### [HOW TO COMPLETE THIS TASK]
Each line below needs to be printed again exactly.

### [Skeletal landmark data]
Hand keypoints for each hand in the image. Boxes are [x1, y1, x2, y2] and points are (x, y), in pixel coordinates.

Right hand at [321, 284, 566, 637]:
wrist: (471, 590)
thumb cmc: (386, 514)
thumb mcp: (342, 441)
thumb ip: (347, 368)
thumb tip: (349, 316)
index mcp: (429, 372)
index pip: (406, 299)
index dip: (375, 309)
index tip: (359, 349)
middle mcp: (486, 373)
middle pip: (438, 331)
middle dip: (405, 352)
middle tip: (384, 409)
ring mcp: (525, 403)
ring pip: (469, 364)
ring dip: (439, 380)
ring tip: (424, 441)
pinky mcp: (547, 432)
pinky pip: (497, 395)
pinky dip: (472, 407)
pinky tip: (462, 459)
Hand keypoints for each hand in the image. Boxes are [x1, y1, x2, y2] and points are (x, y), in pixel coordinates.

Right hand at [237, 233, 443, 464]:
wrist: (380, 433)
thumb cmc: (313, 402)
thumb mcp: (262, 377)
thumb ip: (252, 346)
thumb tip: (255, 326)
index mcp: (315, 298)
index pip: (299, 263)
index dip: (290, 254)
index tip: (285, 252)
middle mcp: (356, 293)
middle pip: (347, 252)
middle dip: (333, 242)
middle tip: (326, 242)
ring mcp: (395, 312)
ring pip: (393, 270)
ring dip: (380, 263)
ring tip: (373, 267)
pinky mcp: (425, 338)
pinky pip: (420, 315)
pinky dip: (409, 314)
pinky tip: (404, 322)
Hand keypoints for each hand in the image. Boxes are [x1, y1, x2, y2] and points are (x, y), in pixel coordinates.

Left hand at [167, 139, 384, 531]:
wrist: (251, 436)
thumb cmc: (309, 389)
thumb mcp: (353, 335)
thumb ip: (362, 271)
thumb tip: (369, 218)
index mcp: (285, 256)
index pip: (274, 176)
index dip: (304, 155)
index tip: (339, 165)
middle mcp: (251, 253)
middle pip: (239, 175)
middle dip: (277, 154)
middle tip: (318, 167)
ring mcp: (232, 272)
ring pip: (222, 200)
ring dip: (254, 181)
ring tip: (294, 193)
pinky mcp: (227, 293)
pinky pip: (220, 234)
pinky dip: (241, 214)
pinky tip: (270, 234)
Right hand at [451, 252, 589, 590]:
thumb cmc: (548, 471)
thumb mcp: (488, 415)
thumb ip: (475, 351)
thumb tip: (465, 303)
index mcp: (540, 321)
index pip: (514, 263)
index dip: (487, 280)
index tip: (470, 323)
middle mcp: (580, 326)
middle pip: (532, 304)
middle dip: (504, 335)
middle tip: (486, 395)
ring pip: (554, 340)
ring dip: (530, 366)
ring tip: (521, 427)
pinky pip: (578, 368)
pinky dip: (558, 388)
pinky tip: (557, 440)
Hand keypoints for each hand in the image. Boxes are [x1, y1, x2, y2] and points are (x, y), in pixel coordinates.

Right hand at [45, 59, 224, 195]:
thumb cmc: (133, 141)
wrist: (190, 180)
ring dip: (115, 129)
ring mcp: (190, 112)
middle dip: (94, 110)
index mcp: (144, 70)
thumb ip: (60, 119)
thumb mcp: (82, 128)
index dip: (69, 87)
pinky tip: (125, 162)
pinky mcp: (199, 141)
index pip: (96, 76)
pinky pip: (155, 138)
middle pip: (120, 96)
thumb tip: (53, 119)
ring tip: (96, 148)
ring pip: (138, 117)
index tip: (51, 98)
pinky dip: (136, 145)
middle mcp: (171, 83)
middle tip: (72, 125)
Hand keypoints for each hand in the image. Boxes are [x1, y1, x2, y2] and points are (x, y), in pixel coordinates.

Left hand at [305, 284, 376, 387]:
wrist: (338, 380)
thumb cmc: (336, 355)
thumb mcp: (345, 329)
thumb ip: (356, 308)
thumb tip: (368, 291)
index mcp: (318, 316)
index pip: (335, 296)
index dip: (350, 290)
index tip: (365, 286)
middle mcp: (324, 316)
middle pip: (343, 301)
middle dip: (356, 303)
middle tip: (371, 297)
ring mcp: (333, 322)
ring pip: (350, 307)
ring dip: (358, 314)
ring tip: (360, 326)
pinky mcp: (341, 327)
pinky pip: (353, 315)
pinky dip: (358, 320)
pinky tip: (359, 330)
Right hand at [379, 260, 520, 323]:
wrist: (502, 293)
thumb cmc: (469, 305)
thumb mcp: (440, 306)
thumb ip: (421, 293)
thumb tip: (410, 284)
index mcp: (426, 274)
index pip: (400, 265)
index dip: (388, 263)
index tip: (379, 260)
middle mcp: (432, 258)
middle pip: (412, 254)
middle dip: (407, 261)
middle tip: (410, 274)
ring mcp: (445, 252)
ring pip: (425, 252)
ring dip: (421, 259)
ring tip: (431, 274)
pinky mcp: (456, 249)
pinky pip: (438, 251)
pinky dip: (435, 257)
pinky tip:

### [WRITTEN ANSWER]
Hand keypoints for each hand in the image. Boxes are [x1, y1, x2, y2] and points are (x, y), in pixel coordinates.

Right hand at [321, 284, 566, 637]:
wrist: (471, 590)
thumb cmc: (386, 514)
thumb mcp: (342, 441)
thumb ip: (347, 368)
thumb tip: (349, 316)
index mcp: (429, 372)
index pip: (406, 299)
index dip: (375, 309)
index tip: (359, 349)
middle mcp: (486, 373)
middle pip: (438, 331)
middle dip: (405, 352)
middle tip: (384, 409)
ring mcp: (525, 403)
ring pip: (469, 364)
ring dip: (439, 380)
ring tip: (424, 441)
pinky mcp: (547, 432)
pinky pip: (497, 395)
pinky dip: (472, 407)
pinky tip: (462, 459)
Hand keypoints for each hand in the image. Boxes are [x1, y1, x2, y2] and points are (x, y), in pixel coordinates.

Right hand at [237, 233, 443, 464]:
wrist: (380, 433)
thumb cmc: (313, 402)
thumb mcp: (262, 377)
thumb ip: (252, 346)
thumb tip: (255, 326)
index mcp: (315, 298)
index pip: (299, 263)
index dip: (290, 254)
index tip: (285, 252)
middle mcp: (356, 293)
middle pip: (347, 252)
middle dip: (333, 242)
middle tip: (326, 242)
ring mcp: (395, 312)
ring pip: (393, 270)
ring dip: (380, 263)
ring tip: (373, 267)
pinky mcp: (425, 338)
pinky pip: (420, 315)
pinky dip: (409, 314)
pinky tip: (404, 322)
Hand keypoints for each hand in the image. Boxes are [x1, y1, x2, y2] and points are (x, y), in pixel coordinates.

Left hand at [167, 139, 384, 531]:
wrist: (251, 436)
thumb cmc: (309, 389)
thumb mcp: (353, 335)
thumb ip: (362, 271)
thumb tip: (369, 218)
index mcp: (285, 256)
index pip: (274, 176)
index dip: (304, 155)
index tip: (339, 165)
middle mcp: (251, 253)
middle pip: (239, 175)
middle dip: (277, 154)
middle tip: (318, 167)
ring mcp: (232, 272)
ring pip: (222, 200)
ring dip: (254, 181)
ring tip: (294, 193)
pinky mcp: (227, 293)
pinky pip: (220, 234)
pinky dip: (241, 214)
pinky tip: (270, 234)
Right hand at [451, 252, 589, 590]:
thumb cmc: (548, 471)
thumb mcp: (488, 415)
thumb ip: (475, 351)
thumb tip: (465, 303)
index mcp: (540, 321)
index pip: (514, 263)
index dip: (487, 280)
index tip: (470, 323)
middle mcp: (580, 326)
middle pip: (532, 304)
middle dip: (504, 335)
middle tip: (486, 395)
ring pip: (554, 340)
ring dip: (530, 366)
ring tip: (521, 427)
pinky pip: (578, 368)
pinky dip: (558, 388)
pinky tip: (557, 440)
Hand keypoints for each hand in the image. Boxes are [x1, y1, x2, y2] and points are (x, y), in pixel coordinates.

Right hand at [45, 59, 224, 195]:
thumb cmc: (133, 141)
wrist: (190, 180)
ring dip: (115, 129)
ring mcp: (190, 112)
middle dip: (94, 110)
index mcp: (144, 70)
thumb ip: (60, 119)
thumb mcp: (82, 128)
index dip: (69, 87)
pinky tip: (125, 162)
pinky mcp: (199, 141)
index pip: (96, 76)
pinky pip: (155, 138)
middle pip: (120, 96)
thumb tip: (53, 119)
ring tip: (96, 148)
ring pip: (138, 117)
index tip: (51, 98)
pinky dip: (136, 145)
middle mcp: (171, 83)
middle tip: (72, 125)
Hand keypoints for each hand in the image. Boxes are [x1, y1, x2, y2] and points are (x, y), in pixel coordinates.

Left hand at [305, 284, 376, 387]:
wrist: (338, 380)
thumb cmc: (336, 355)
thumb mcp: (345, 329)
thumb ip: (356, 308)
thumb tip: (368, 291)
index mcp: (318, 316)
index pip: (335, 296)
index dip: (350, 290)
index tip: (365, 286)
middle mcp: (324, 316)
middle pip: (343, 301)
middle dip: (356, 303)
middle tip: (371, 297)
ring mcp: (333, 322)
ring pip: (350, 307)
ring dip: (358, 314)
ring tip: (360, 326)
pinky mcp: (341, 327)
pinky pip: (353, 315)
pinky dip: (358, 320)
pinky tip: (359, 330)
Right hand at [379, 260, 520, 323]:
wrist: (502, 293)
thumb cmc: (469, 305)
thumb mcp: (440, 306)
thumb ip: (421, 293)
thumb tip: (410, 284)
index mcp: (426, 274)
index pip: (400, 265)
index dip: (388, 263)
index tip: (379, 260)
middle mcp: (432, 258)
middle pip: (412, 254)
middle dip: (407, 261)
middle tip: (410, 274)
ring mcp: (445, 252)
ring pip: (425, 252)
ring dip: (421, 259)
ring tip: (431, 274)
pinky mcp: (456, 249)
pinky pip: (438, 251)
pinky dip: (435, 257)
pinky tip:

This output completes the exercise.